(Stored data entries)
◇ ◇ ◇ ◇ ◇ ◇ ◇
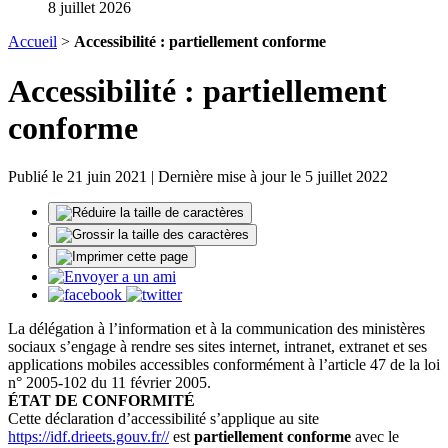
8 juillet 2026
Accueil
>
Accessibilité : partiellement conforme
Accessibilité : partiellement
conforme
Publié le 21 juin 2021 | Dernière mise à jour le 5 juillet 2022
La délégation à l’information et à la communication des ministères
sociaux s’engage à rendre ses sites internet, intranet, extranet et ses
applications mobiles accessibles conformément à l’article 47 de la loi
n° 2005-102 du 11 février 2005.
ÉTAT DE CONFORMITÉ
Cette déclaration d’accessibilité s’applique au site
https://idf.drieets.gouv.fr//
est
partiellement conforme
avec le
◇ ◇ ◇ ◇ ◇ ◇ ◇
Work request
With images left out, the data must be transcribed exactly.

Result of the exercise
8 juillet 2026
Accueil
>
Accessibilité : partiellement conforme
Accessibilité : partiellement
conforme
Publié le 21 juin 2021 | Dernière mise à jour le 5 juillet 2022
La délégation à l’information et à la communication des ministères
sociaux s’engage à rendre ses sites internet, intranet, extranet et ses
applications mobiles accessibles conformément à l’article 47 de la loi
n° 2005-102 du 11 février 2005.
ÉTAT DE CONFORMITÉ
Cette déclaration d’accessibilité s’applique au site
https://idf.drieets.gouv.fr//
est
partiellement conforme
avec le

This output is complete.